With the compiler now capable of constructing a detailed representation of input programs, I began implementing a .NET IL generation backend. I did this in stages, adding support for expressions and local variable definitions first, then working through the other more advanced language constructs.
I initially used scaffolding to test generated IL snippets, because the compiler wasn't capable of generating completely self-contained IL programs. As I implemented .NET IL for the various ghūl language features, and the compiler became increasingly more capable, I guarded against regressions by building integration tests (opens new window) as I went. The regression test runner started out as a collection of bash scripts, but as the compiler stabilized, I rewrote it in ghūl (opens new window). The initial regression suite included tests asserting correct IL generation for all the different ghūl language constructs as I implemented them. As soon as the compiler could generate code for complete programs, I added further integration tests exercising generated code execution.
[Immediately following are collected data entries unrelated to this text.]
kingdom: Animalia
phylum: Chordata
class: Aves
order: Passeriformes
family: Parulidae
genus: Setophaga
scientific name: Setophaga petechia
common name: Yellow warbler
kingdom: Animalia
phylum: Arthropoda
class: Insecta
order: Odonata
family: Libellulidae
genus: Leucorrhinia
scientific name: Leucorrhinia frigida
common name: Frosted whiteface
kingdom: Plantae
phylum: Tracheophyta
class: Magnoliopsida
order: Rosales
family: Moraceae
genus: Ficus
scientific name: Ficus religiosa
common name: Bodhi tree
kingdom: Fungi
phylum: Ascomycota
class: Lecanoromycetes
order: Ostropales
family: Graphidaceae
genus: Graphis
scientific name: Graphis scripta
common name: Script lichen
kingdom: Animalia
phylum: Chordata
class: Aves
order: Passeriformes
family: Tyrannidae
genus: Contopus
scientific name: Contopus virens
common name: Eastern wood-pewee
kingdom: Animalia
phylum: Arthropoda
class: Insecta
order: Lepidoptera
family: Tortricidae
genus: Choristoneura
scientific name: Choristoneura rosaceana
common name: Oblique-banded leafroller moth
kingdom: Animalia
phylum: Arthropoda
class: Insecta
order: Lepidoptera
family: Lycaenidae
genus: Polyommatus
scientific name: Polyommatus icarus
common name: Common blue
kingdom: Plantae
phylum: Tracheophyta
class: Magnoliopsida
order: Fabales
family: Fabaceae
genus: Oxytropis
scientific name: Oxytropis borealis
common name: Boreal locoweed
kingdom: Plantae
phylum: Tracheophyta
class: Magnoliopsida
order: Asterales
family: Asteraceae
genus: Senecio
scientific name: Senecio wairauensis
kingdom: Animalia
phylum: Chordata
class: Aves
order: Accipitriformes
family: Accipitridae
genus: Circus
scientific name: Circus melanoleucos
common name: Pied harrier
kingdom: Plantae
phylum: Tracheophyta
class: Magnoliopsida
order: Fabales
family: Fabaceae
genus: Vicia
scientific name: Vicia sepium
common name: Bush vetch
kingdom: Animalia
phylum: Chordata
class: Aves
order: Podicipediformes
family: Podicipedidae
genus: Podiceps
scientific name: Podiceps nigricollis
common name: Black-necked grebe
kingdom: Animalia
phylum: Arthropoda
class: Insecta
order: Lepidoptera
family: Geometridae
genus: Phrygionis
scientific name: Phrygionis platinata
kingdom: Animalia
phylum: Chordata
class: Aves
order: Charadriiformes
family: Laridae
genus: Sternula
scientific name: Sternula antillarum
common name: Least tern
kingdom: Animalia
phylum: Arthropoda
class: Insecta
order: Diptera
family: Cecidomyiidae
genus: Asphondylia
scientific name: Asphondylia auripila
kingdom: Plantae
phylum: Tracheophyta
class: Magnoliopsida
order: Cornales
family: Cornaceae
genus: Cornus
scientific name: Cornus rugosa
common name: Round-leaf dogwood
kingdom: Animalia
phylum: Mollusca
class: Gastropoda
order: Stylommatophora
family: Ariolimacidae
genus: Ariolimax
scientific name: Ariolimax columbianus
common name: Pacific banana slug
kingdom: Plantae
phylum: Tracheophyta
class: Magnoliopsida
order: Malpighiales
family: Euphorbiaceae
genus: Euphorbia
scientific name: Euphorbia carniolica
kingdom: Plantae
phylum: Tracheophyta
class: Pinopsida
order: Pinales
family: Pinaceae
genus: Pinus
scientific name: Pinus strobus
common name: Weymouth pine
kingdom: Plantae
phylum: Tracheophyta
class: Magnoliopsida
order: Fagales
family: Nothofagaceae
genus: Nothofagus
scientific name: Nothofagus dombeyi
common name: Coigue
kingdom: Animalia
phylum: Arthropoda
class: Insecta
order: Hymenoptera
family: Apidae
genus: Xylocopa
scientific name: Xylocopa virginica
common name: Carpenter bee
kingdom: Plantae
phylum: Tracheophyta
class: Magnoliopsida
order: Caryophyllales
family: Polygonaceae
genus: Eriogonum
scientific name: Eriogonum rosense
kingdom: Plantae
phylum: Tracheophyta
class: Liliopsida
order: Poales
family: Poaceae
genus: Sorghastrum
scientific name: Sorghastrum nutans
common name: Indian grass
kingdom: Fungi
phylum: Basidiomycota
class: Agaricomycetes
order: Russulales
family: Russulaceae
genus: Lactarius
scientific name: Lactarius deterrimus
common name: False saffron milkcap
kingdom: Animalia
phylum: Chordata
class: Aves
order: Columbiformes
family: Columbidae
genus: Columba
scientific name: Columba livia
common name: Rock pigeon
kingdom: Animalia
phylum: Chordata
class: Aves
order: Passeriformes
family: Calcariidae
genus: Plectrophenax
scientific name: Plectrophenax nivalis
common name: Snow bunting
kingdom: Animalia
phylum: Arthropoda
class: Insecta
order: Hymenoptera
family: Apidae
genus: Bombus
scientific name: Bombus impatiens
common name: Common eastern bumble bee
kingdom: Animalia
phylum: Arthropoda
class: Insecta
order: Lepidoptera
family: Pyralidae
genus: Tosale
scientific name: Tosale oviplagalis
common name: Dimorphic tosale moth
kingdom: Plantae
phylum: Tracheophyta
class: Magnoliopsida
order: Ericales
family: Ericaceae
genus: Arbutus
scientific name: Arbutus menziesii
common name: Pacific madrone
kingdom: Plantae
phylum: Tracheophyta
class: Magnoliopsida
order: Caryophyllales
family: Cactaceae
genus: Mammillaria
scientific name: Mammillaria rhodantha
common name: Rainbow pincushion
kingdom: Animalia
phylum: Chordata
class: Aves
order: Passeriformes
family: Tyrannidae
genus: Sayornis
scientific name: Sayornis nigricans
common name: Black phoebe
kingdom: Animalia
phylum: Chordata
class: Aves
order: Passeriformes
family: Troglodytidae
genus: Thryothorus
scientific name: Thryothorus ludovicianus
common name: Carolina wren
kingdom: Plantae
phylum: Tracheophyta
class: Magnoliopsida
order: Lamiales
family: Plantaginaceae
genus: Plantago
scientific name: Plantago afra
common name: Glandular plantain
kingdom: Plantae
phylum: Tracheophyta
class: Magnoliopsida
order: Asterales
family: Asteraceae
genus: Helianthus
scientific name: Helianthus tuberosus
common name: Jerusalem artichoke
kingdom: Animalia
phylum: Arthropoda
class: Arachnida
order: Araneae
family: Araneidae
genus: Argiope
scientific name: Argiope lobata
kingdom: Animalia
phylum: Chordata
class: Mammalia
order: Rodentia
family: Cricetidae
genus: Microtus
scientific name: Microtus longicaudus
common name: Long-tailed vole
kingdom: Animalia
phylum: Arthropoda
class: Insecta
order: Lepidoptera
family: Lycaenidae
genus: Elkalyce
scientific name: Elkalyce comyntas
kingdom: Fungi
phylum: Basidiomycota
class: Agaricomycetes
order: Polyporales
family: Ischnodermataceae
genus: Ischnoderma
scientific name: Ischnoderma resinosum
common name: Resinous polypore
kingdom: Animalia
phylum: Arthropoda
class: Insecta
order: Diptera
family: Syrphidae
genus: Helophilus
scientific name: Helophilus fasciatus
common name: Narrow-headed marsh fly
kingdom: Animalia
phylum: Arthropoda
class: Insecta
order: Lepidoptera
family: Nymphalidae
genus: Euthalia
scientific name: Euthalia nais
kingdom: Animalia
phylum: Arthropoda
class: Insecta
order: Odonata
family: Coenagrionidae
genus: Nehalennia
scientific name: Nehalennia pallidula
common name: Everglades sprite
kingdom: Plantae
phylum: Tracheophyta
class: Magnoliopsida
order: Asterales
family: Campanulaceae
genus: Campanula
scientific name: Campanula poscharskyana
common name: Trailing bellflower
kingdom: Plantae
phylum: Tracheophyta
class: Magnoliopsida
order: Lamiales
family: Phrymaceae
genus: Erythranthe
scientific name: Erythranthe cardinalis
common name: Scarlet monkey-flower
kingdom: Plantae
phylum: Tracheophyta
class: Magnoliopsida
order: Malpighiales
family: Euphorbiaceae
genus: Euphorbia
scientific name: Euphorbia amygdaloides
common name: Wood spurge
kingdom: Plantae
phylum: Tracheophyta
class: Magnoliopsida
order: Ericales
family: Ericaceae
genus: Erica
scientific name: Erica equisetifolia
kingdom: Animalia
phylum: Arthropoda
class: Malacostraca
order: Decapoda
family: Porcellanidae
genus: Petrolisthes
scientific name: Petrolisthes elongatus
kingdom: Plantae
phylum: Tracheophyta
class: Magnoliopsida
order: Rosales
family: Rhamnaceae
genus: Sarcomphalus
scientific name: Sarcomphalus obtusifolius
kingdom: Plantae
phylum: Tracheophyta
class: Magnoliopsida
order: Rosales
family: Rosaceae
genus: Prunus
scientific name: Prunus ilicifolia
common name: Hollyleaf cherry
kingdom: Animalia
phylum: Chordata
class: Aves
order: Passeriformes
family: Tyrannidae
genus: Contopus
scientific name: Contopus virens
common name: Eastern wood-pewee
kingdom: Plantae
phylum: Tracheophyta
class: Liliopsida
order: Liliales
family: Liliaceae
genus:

I continued to maintain the transpilation to L source code backend alongside the .NET IL backend throughout this process, until the .NET IL backend was sufficiently complete and stable to self-host the compiler on .NET.
This phase was complicated by L's LLVM backend and by its standard library, with features like generic collections and file handling, which interfaced with glibc and were not source compatible with similar facilities in .NET. I needed to be able to use these facilities in the compiler source, and have the built compiler run on both glibc and .NET. I solved this by cloning a small subset of the .NET standard library in ghūl, and then porting references to the L standard library in the ghūl compiler to use this .NET library subset, thus enabling the compiler to be built on and target both L and .NET.
# full self-hosting on .NET
Finally, with the compiler reliably self-hosting on .NET, I removed the L transpilation backend and the .NET library subset, and the compiler was successfully bootstrapped onto .NET.
You can see this process in the Git history in the ghūl compiler repo (opens new window), going all the way back to the initial commit.